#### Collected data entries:
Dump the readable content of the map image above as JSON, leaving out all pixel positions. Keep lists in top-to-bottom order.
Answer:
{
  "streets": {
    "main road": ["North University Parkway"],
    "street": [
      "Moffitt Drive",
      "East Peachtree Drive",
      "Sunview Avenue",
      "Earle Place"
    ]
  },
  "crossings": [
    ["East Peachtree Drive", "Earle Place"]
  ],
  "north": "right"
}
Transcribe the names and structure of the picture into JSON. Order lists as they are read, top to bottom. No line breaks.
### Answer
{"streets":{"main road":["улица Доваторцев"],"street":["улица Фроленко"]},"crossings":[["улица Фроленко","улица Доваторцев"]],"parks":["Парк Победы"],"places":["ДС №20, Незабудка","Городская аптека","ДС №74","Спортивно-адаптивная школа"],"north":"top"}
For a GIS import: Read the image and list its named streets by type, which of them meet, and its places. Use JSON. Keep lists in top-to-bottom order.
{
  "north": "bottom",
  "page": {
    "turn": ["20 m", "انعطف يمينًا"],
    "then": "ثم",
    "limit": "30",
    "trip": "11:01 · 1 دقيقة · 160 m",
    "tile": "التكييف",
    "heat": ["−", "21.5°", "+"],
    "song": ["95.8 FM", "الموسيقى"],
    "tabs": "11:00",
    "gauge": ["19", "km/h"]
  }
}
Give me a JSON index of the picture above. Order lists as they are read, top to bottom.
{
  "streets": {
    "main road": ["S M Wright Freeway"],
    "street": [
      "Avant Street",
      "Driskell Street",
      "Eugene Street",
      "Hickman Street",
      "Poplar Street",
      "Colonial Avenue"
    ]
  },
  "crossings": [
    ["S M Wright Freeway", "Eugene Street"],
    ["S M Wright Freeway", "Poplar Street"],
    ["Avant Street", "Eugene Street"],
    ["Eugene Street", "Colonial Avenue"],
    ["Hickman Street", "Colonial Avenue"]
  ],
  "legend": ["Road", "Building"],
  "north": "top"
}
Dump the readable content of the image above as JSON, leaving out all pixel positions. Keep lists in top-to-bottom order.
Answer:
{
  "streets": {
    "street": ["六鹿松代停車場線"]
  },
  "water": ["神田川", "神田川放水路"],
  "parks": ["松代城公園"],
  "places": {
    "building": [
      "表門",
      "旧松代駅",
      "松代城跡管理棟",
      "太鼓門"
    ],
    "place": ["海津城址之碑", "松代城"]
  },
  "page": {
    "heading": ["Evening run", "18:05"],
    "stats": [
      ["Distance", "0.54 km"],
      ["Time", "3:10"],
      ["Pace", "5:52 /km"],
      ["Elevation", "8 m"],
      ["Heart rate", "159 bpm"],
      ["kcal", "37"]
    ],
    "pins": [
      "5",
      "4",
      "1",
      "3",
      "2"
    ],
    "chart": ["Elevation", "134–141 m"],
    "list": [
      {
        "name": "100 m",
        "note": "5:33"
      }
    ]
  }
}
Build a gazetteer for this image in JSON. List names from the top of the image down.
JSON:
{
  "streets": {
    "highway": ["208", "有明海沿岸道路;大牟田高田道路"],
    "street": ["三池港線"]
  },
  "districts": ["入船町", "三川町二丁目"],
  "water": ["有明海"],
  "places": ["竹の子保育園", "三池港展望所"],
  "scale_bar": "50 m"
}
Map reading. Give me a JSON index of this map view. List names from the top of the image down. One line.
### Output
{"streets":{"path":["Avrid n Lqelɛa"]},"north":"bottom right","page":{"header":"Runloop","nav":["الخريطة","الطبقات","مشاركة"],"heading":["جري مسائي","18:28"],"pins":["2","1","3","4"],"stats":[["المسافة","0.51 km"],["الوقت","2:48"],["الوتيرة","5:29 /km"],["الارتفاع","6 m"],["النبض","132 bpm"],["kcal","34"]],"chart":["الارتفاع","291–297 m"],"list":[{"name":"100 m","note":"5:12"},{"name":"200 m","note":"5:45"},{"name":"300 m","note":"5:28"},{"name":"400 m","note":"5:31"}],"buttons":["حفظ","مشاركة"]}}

#### Exercise directions:
A complete answer gives every line of the data that includes "this".

#### Written response:
Build a gazetteer for this image in JSON. List names from the top of the image down.
Map reading. Give me a JSON index of this map view. List names from the top of the image down. One line.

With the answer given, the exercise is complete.